Sepak terjangnya yang pemberani selalu dikenang jutaan orang hingga kini.
Sayang, jika seorang tokoh besar seperti Bung Karno dilupakan oleh generasi
penerus dari negeri yang telah dia proklamirkan bersama Bung Hatta, rekan
seperjuangannya. Karena itulah, dengan niat untuk mengingat sejarah perjuangan
Bung Karno, Sang Proklamator kemerdekaan bangsa Indonesia, maka saya mengajak
anak-anak saya mengunjungi makamnya di Blitar, Jawa Timur.
Bung Karno wafat pada usia
70 tahun pada tanggal 21 Juni 1970, dan dimakamkan di kota kelahirannya, Blitar.
Kota ini terletak di bagian selatan provinsi Jawa Timur atau sekitar 167 km
sebelah selatan kota Surabaya. Makam Bung Karno terletak di Jl Slamet Riyadi,
Kelurahan Bendogerit, Kecamatan Sananwetan, sekitar 2 km sebelah utara pusat
Kota Blitar. Dalam perkembangannya, bangunan makam telah banyak mengalami
pemugaran sehingga tampak megah. Peresmiannya dilakukan pada tanggal 3 Juni
2004 oleh Presiden Megawati Soekarno Putri, salah seorang putri dari Bung Karno
yang waktu itu sedang menjabat sebagai Presiden RI.

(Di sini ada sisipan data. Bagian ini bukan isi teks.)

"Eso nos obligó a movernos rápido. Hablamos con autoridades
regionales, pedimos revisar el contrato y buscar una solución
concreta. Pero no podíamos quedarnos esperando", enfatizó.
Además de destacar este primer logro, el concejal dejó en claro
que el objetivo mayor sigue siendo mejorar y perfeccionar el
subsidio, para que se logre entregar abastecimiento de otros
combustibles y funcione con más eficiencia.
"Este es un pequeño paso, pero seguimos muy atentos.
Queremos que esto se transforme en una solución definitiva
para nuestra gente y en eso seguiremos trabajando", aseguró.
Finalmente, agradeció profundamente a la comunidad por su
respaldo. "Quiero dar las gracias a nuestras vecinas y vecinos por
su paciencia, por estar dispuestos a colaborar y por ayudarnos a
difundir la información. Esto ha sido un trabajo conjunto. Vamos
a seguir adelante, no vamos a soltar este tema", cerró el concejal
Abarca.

Kompleks makam Bung Karno ini dilengkapi dengan sarana
pendukung berupa area parkir yang sangat luas yang dilengkapi dengan pendapa
untuk tempat istirahat pengunjung, arena permainan anak dan kios-kios makanan.
Area parkir ini terletak sekitar 500 meter dari kompleks makam. Sayangnya
tempat sampah yang tersedia di sini sangat kurang sehingga banyak pengunjung
yang membuang sampah sembarangan. Akibatnya kondisi area parkir dan pendapa
terlihat kotor oleh sampah sisa makanan para pengunjung.
Kendaraan roda empat tidak diperkenankan masuk
mendekati kompleks makam sehingga harus parkir di area parkir yang terletak
sekitar 500 meter dari kompleks makam itu. Tarif parkir adalah 5000 rupiah
untuk 1 mobil. Selanjutnya, untuk sampai di kompleks makam, pengunjung bisa
berjalan kaki atau naik becak dengan tarif 5000 rupiah atau 10.000 rupiah untuk
tarif PP. Sebenarnya tersedia trotoar bagi pejalan kaki di sepanjang jalur dari
area parkir ini menuju kompleks makam, tetapi sayang trotoar tersebut dipenuhi
oleh barang dagangan dari kios-kios suvenir yang berjajar di sepanjang trotoar.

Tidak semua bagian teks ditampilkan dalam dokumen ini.